FASB Moves to Fair Value Accounting for Measuring Crypto Assets

Who may be interested: Compliance and accounting personnel responsible for their firm’s compliance with GAAP.

Quick Take: The Financial Accounting Standards Board (FASB) reached a tentative decision to make fair value the primary accounting method for measuring crypto assets by both public and private companies. Under a fair value measuring basis, an entity can record both increases and decreases resulting from changes in the value of crypto assets prior to the sale of those assets. The FASB will consider issues regarding presentation, disclosure, and transitioning at a future meeting.

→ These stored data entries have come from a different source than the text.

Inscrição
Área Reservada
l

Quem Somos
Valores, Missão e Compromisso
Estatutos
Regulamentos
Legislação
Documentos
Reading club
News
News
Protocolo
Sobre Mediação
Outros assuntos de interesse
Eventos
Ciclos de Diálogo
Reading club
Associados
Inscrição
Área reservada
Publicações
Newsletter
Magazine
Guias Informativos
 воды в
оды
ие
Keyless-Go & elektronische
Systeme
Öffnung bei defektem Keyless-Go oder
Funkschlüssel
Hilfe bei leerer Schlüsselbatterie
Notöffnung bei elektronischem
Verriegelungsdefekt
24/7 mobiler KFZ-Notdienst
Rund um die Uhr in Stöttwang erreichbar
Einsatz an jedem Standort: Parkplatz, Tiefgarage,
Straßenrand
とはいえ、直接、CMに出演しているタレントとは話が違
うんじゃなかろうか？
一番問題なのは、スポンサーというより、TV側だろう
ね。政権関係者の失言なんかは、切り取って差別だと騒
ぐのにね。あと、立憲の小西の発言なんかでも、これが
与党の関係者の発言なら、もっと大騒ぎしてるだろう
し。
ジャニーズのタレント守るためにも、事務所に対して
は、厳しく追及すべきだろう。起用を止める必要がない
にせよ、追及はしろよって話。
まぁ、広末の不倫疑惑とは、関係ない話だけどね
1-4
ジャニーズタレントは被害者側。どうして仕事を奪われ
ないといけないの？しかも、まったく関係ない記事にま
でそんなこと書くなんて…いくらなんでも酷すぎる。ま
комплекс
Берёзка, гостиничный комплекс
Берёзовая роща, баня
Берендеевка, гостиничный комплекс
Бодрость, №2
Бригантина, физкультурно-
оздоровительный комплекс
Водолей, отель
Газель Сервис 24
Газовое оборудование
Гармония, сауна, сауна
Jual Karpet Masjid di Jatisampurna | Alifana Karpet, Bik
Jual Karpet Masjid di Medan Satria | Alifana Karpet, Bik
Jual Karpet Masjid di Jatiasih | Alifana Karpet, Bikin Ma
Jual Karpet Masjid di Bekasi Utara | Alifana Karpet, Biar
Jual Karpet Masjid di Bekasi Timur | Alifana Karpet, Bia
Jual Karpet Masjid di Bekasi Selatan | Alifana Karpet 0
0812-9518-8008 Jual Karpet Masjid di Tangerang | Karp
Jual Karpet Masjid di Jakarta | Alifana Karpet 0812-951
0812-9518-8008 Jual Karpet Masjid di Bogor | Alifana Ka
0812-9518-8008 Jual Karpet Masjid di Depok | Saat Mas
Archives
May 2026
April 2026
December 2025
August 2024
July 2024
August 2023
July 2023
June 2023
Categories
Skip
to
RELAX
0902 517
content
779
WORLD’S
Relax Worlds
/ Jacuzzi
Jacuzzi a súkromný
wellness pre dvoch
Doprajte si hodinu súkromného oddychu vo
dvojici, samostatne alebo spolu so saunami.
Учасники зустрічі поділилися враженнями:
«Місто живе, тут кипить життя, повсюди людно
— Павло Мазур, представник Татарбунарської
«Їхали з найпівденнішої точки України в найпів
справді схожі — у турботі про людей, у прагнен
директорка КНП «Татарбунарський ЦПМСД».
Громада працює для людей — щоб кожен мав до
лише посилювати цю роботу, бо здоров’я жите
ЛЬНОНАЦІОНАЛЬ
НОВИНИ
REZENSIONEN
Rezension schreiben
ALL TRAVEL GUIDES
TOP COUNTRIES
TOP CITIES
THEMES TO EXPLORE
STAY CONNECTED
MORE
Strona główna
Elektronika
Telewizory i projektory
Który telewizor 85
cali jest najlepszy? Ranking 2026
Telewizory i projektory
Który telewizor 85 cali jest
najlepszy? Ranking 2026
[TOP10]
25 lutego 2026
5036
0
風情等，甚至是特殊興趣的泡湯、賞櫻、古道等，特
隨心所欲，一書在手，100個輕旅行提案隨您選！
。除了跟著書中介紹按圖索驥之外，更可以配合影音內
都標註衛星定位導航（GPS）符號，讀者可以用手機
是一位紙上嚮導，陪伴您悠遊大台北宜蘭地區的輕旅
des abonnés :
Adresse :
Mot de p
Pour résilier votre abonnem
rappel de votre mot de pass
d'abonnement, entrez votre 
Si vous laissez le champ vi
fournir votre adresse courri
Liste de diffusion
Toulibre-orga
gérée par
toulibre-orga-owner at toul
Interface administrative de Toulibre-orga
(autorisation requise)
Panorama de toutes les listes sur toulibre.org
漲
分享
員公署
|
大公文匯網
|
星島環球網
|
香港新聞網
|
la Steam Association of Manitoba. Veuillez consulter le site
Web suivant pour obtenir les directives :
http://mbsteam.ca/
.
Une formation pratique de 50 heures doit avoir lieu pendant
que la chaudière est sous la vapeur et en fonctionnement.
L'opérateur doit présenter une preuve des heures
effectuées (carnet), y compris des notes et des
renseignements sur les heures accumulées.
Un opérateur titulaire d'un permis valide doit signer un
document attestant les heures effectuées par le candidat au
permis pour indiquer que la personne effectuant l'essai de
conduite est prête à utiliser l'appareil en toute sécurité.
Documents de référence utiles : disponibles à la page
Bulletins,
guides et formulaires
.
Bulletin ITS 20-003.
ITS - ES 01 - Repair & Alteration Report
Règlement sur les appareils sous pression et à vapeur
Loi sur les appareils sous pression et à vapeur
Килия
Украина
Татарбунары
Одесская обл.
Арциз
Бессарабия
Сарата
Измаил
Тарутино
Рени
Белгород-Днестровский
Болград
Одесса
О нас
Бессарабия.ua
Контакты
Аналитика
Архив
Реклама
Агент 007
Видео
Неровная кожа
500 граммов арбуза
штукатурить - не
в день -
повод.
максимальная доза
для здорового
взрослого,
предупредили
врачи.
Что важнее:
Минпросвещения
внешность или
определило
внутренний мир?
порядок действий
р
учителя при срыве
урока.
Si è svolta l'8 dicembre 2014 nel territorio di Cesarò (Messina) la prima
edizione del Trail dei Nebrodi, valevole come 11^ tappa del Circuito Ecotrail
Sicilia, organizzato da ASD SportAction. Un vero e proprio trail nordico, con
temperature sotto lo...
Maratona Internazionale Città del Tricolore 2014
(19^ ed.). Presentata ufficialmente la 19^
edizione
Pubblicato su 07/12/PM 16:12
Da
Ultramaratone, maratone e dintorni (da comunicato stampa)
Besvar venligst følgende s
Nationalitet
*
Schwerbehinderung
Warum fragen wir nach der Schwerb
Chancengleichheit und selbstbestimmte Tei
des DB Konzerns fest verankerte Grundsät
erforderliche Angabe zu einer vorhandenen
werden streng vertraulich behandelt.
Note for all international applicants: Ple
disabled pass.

Fair Value as Primary Method: At the October 12, 2022 meeting, the FASB agreed that entities should measure the value of crypto assets they hold using fair value accounting, pursuant to guidance in FASB Topic 820, Fair Value Measurement. Before this tentative decision, most entities classified crypto assets as indefinite-lived intangible assets (like trademarks), requiring use of the cost minus impairment method of measurement. Under that system, entities had to reassess the value of crypto assets at least once a year and record any losses from decreases in value; however, increases in value in subsequent periods could not be recorded until the sale of the assets. FASB members expressed support for the change, in part, because it would allow for further alignment in measuring crypto assets with entities that already follow specialized industry and regulatory guidance requiring fair value measurement of crypto assets.

The FASB members emphasized that a fair value measurement basis would provide greater transparency to investors and better reflect the actual economics of crypto assets which can experience volatile price movements. Under this approach, an entity may be required to record increases and decreases in fair value in comprehensive income each reporting period, and record certain costs incurred to acquire crypto assets, such as commissions, as an expense.

The decision only applies to fungible crypto assets; it does not apply to nonfungible tokens (NFTs), which were excluded from the definition of crypto assets for this purpose in August 2022.